# C++ clock() function acting strangely on my Mac

Discussion in 'Mac Programming' started by JakeD409, Sep 24, 2007.

1. ### JakeD409 macrumors newbie

Joined:
Sep 24, 2007
#1
I'm on a Mac Pro (OS 10.4.10), and I'm trying to complete a programming assignment for my algorithms class. In it, we have to benchmark our sorting algorithm (counting sort, to be specific).

I have the sorting working perfectly. However, I'm trying to use the clock() function to benchmark, and I'm getting some strange results. For test cases 1 and 3 (1 is an already sorted vector of 10,000 ints, from 0 to 9999, and 3 is a vector of 10,000 random ints, ranging from 0 to 9999), I get 0.0000... seconds (even when I have the precision at 20 places). For test case 2 (the reverse of test case 1 - a 10,000-int vector going from 9999 to 0), I always get EXACTLY 0.01000000000000000021 seconds (no matter what else I'm doing or how many times I'm running it).
=======
_Written instruction 1_:
Translate this sentence from the forum post into Spanish: "In it, we have to benchmark our sorting algorithm (counting sort, to be specific)."
_Written instruction 2_:
Answer from the forum post:
(a) What OS version is the Mac Pro running?
(b) How many ints does the vector in test case 1 hold?
(c) What time does test case 2 always report?
_Written instruction 3_:
List every test case the forum post describes, giving each one's number and the vector it uses.

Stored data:
=======
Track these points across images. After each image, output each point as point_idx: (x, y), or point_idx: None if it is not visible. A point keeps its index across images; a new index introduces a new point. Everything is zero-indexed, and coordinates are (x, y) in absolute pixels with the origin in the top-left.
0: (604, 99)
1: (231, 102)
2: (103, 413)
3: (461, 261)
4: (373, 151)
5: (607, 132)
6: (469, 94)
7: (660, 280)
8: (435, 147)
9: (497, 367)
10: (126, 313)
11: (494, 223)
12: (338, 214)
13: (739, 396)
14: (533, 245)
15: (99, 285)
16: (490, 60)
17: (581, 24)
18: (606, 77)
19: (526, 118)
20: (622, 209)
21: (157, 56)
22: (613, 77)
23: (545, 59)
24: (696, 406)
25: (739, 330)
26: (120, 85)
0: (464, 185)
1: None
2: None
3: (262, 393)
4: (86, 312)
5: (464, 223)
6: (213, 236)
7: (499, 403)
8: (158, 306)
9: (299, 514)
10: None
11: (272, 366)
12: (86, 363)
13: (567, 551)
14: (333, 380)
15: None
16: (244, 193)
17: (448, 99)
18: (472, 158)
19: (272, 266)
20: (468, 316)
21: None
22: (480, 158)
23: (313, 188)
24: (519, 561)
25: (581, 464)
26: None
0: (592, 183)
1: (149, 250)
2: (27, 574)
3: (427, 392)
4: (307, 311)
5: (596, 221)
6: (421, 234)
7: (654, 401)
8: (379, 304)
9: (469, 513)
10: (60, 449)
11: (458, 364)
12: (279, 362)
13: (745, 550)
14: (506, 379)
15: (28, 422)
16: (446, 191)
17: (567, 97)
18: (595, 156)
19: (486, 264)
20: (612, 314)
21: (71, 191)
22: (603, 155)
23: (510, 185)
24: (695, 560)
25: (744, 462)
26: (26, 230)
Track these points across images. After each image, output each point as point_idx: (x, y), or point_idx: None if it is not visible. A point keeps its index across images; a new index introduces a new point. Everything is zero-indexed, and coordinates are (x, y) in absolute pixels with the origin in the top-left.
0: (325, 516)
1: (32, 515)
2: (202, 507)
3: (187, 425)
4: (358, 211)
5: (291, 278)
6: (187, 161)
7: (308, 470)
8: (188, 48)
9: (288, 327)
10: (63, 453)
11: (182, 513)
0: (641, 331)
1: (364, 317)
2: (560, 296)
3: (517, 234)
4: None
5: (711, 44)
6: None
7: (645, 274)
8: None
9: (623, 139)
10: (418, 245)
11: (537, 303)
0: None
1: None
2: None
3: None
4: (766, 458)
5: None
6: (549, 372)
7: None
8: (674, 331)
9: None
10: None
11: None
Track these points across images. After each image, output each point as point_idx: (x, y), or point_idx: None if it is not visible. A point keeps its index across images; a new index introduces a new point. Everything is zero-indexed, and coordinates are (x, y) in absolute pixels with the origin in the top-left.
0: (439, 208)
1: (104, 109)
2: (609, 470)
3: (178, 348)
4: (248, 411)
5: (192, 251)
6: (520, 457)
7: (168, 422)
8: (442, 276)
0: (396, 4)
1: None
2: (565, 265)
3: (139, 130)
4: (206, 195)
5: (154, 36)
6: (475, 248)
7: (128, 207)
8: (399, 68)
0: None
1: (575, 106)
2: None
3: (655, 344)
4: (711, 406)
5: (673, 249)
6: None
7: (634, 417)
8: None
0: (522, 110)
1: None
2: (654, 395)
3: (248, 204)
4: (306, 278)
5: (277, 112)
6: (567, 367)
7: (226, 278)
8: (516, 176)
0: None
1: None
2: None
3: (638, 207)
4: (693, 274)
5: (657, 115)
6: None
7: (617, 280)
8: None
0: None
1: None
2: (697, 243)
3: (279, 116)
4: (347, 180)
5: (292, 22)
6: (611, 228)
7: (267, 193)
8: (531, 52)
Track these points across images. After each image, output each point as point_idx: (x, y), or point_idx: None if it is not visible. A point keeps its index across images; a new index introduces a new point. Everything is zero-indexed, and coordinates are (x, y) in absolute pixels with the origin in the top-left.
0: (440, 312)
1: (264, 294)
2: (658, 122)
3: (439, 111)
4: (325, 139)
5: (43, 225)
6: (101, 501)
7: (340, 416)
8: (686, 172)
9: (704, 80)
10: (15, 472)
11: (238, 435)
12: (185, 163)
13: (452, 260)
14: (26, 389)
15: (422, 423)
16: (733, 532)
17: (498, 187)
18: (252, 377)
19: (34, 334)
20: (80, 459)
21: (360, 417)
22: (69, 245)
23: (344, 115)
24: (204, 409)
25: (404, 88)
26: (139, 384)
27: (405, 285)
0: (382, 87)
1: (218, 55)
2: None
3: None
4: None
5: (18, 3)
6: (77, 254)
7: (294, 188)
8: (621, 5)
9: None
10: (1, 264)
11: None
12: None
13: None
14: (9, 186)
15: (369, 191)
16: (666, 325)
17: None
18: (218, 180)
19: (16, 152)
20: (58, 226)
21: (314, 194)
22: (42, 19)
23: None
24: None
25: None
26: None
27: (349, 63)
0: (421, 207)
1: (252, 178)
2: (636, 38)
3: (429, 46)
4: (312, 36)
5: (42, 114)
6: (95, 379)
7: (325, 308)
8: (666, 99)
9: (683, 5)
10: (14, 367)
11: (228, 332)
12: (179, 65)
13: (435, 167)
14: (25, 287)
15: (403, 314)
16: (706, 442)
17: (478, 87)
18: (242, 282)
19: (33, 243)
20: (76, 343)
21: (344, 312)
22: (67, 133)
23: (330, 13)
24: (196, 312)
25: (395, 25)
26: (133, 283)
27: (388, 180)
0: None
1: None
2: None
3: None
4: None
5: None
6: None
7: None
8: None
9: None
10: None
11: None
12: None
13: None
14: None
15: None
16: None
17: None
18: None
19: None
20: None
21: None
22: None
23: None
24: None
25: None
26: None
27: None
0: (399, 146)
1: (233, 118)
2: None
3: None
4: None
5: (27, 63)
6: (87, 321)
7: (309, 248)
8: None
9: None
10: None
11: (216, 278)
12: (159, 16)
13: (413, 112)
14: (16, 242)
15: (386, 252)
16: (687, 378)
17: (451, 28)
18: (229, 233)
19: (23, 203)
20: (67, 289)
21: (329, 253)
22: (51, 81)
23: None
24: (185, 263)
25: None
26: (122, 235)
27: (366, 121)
=======
_Written response 1_:
En ella, tenemos que medir el rendimiento de nuestro algoritmo de ordenamiento (counting sort, para ser específicos).

_Written response 2_:
(a) OS 10.4.10
(b) 10,000
(c) Exactly 0.01000000000000000021 seconds

_Written response 3_:
- Test case 1: an already sorted vector of 10,000 ints, from 0 to 9999
- Test case 2: the reverse of test case 1, a 10,000-int vector going from 9999 to 0
- Test case 3: a vector of 10,000 random ints, ranging from 0 to 9999